Source extract.

■ ■ ■

It’s easy to show appreciation for our military on Veterans Day.
But the truer test of what we are willing to do for those who have served comes when the ceremonies end and flags get put away until Memorial Day.
Access to quality, accessible health care for veterans should be guaranteed. But easy access has not been available in South Jersey for too long. Things are improving slowly, but there is a long way to go — particularly in assuring that veterans don’t have such a long way to go to get that care.
Improvements have been made in recent years to address the most common complaint by veterans — the need to travel to the Department of Veterans Affairs hospital in Wilmington, Delaware, for much of their care.
Access to mental-health services has increased in Vineland and Northfield. The VA has worked out partnerships with Cape Regional, Shore Medical Center, Inspira Health Network and now AtlantiCare that make more procedures available through the Veterans Choice Program.
And most recently comes the announcement of plans for a more modern VA outpatient clinic in Cape May County, where veterans make up nearly 9 percent of the population.
Some veterans don’t necessarily see that as good news. Their worry is relocating the clinic from a double-wide trailer at the U.S. Coast Guard base in Cape May to a permanent structure will hurt efforts to integrate health care for veterans with major providers, such as through the Veterans Choice Program.
VA officials and elected representatives should ease those concerns by assuring veterans the clinic and integrated care are not mutually exclusive. The clinic should be a welcome next step in the process of improving care.
A “Sources Sought” notice issued about the clinic by the VA at the end of October says the department wants to lease a building of up to 7,200 square feet that is close to public transportation and has plenty of parking in the Cape May Court House section of Middle Township, a more centrally located spot for Cape May County veterans.

■ ■ ■

Recorded data.
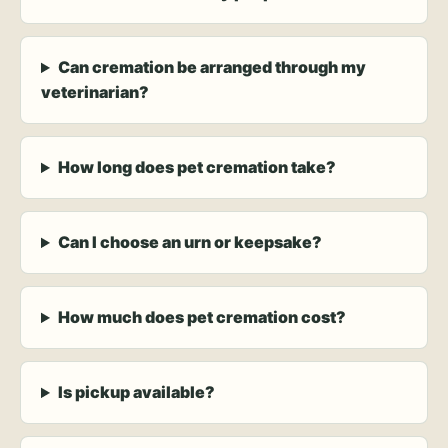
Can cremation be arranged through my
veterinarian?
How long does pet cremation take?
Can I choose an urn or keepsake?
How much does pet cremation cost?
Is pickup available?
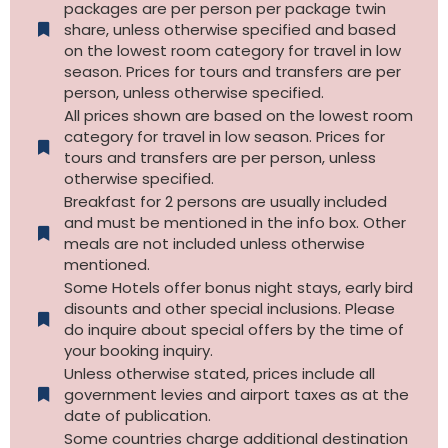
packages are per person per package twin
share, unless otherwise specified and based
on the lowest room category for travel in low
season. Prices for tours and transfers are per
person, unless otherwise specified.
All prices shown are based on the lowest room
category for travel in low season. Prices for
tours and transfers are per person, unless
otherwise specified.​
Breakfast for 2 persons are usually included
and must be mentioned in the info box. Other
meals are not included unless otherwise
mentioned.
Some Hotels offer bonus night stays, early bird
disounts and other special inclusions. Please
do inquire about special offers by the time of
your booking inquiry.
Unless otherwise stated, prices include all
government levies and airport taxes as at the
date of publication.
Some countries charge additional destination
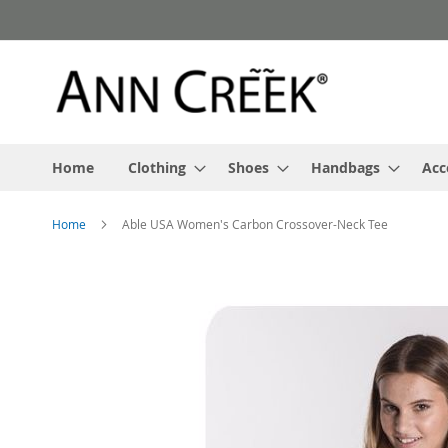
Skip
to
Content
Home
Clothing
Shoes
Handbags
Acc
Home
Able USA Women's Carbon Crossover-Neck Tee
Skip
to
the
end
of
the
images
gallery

■ ■ ■

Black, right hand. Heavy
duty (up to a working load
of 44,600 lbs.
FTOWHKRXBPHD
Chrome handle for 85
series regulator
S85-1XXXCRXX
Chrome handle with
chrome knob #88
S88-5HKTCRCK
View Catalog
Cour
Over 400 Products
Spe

■ ■ ■

Task directions. Continue the text on health care for veterans in South Jersey, starting after its final sentence about the VA's "Sources Sought" notice for a building in Cape May Court House.

Answer to this exercise.
“The Coast Guard have been fantastic hosts, but new space is needed to provide for expansion and modernization of health care services,” said Vince Kane, director of the Wilmington VA Medical Center.
That sounds good, but as VA officials gather public input and advance their plans for the new clinic, they should try to ease the skepticism many veterans have learned from years of substandard access and unfilled promises.
In May, veterans gathered in Wildwood to highlight what they see as the failure of the government to care for Vietnam veterans affected by Agent Orange. At a July meeting in Northfield, veterans detailed concerns with the Veterans Choice Program, including problems with approvals, wait times and coordination between the VA and outside providers. The program also has limits based on how far a veteran lives from a VA center.
These are more than simple gripes from old soldiers who don’t appreciate how much better things are than when the troops came home from Vietnam. They are indications of how far we still have to go to properly care for our veterans. A new Cape May County outpatient clinic is one more step in the march toward repaying them for their service.